Social

definition of alienation

In a general and broad way, in our language, alignment will be called the loss of judgment, the madness in which a person enters who has just lost his mental faculties. Meanwhile, the individual who is in this particular situation is called alienated.

Loss of judgment or insanity

When someone is alienated, they feel alien to themselves and their own reality, having built a parallel and imaginary one, which is lived as if it were real, but obviously it is not, and only the environment can realize that abnormal situation.

Psychiatry uses the concept of alienated as a synonym for insane and is one of the medical disciplines that deals especially with the treatment and diagnosis of these cases, which in some situations can be of considerable severity and which will require special treatment to be overcome.

Phenomenon in which the personality is suppressed and becomes controlled by others

On the other hand, the alienation, also known as alienation, turns out to be that phenomenon from which An individual's personality is suppressed, that is, he is stripped of it, controlling him and canceling his free will and from that moment on, making him a person dependent on the interests of the person who alienates him, be it another individual , an organization, or a government, among other alternatives.

Meanwhile, alienation is a non-innate phenomenon, that is, it is not born with it but is arranged by another or by the same person alienated from psychological mechanisms.

Types of alienations: individual and social

It is possible to distinguish between two types of alienations, depending on the level at which they occur: individual or social.

In the case of the first, it is a mental alienation which is normally characterized by the nullification of the individual personality; confusion persists when reasoning, there is an incoherence in thinking, hallucinatory symptoms appear.

The person who is going through this state is taught, or failing that, he teaches his subconscious from an intentional morbid process in which he comes to believe certain situations. Among the most severe cases of this type, it can lead to a complete absence of social relationships and harmful and very aggressive behavior, either towards oneself and the environment.

And on his side, the social alienation it is closely linked to social manipulation, political manipulation, oppression and cultural nullification. In this case, the individual or the community, transform their conscience to such an extent that it becomes contradictory to what is normally expected of them.
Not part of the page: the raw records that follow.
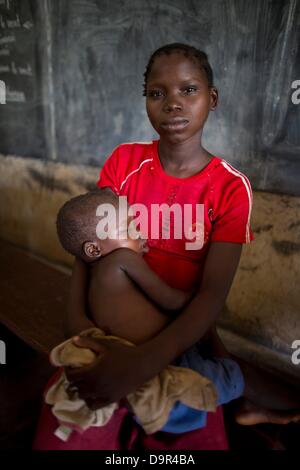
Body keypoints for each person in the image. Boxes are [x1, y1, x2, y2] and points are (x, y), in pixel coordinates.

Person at [33, 43, 300, 451]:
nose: (173, 104)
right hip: (114, 329)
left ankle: (248, 398)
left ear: (212, 99)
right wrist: (80, 333)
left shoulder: (229, 187)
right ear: (146, 101)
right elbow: (87, 254)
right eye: (157, 93)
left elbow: (210, 296)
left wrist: (144, 361)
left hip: (180, 333)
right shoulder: (124, 163)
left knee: (195, 417)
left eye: (188, 90)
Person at [45, 188, 223, 441]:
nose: (141, 233)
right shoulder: (125, 259)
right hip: (156, 357)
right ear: (94, 250)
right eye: (130, 229)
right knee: (229, 376)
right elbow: (172, 301)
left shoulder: (94, 269)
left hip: (121, 354)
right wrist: (200, 296)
Meanwhile, there are four well-defined types of social alienation: religious (A resignation to a certain dogma persists that of course will frustrate individual development), politics (the oppression and domination of a government is allowed with silence), economical (both the media and the products that the individual himself produces dominate him) and consumerist (We are slaves of what advertising tells us, that is, we buy only what it tells us, without first rationally evaluating the usefulness or need we have for the product in question. Happiness happens only by consuming the product that the advertising tells us. and not for the benefits that it can bring us).
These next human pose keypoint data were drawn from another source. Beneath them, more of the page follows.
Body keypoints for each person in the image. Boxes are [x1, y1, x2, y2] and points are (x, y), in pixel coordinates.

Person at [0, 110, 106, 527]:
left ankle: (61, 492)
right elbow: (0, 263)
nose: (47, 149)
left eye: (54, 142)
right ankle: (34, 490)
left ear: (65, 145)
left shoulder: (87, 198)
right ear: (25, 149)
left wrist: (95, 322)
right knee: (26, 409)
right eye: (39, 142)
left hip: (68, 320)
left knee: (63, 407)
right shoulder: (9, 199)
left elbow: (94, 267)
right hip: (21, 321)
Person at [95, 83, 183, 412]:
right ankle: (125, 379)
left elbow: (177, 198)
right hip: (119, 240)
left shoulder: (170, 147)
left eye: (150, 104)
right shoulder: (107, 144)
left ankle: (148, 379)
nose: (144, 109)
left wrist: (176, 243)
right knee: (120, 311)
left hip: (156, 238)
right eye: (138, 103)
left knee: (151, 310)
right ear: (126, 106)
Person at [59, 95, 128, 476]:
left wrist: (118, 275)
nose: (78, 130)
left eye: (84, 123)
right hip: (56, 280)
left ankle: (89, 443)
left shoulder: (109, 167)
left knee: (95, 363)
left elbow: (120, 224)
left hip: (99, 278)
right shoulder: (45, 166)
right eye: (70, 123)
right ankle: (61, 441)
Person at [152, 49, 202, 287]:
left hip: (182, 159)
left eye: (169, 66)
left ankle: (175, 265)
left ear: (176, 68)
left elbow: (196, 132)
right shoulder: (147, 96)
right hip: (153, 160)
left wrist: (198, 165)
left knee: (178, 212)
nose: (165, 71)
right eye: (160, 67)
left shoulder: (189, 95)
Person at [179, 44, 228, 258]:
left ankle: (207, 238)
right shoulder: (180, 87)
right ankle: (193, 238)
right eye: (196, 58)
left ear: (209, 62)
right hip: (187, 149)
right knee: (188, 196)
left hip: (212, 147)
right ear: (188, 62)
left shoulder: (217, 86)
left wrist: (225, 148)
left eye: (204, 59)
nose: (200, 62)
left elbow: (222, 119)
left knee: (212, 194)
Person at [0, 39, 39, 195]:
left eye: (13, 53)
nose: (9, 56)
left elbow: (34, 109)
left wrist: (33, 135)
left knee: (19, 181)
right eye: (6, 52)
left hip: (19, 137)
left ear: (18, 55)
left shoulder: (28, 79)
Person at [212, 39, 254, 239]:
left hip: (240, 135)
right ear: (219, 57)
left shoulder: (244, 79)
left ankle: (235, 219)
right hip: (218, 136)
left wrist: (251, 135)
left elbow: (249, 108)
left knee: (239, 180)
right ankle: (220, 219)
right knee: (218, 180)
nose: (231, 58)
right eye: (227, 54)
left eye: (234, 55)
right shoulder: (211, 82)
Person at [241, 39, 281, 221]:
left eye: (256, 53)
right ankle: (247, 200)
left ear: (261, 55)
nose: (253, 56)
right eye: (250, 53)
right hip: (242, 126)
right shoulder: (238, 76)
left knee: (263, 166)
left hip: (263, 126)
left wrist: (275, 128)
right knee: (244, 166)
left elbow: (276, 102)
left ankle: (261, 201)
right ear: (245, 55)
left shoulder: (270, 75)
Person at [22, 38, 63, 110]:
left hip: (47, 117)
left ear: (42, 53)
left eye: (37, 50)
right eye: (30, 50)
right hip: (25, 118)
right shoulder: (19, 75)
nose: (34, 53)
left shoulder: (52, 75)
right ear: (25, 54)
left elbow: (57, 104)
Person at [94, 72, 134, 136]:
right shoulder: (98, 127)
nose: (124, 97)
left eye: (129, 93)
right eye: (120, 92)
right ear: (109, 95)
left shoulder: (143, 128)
Social alienation and the influence of the Industrial Revolution

After the Industrial Revolution in the eighteenth century, the social changes that took place and the rise of the bourgeoisie in those times, within that framework of social modifications, the concept of social alienation appears, in the terms mentioned above.

Man again feels alienated not by monarchical absolutism that restricted his freedoms but by his employers and peers who abuse him.

The proletariat, for example, will feel alienated by the pressure it suffers from the capitalist, whom it must please with its work so that it maximizes its profits.

They have the burden of doing work that is often forced and heavy, which does not pay them any benefit but on the contrary isolates them and impoverishes them, while on the other side, their bosses become richer at their expense.

This is broadly what communism proposed and against that it fought tirelessly.

Marx argued that capitalism turned the human being into a thing, an object that always depends on the laws of the market. The individual is a mere commodity, which serves while making benefits and will be discarded when it does not produce them accordingly.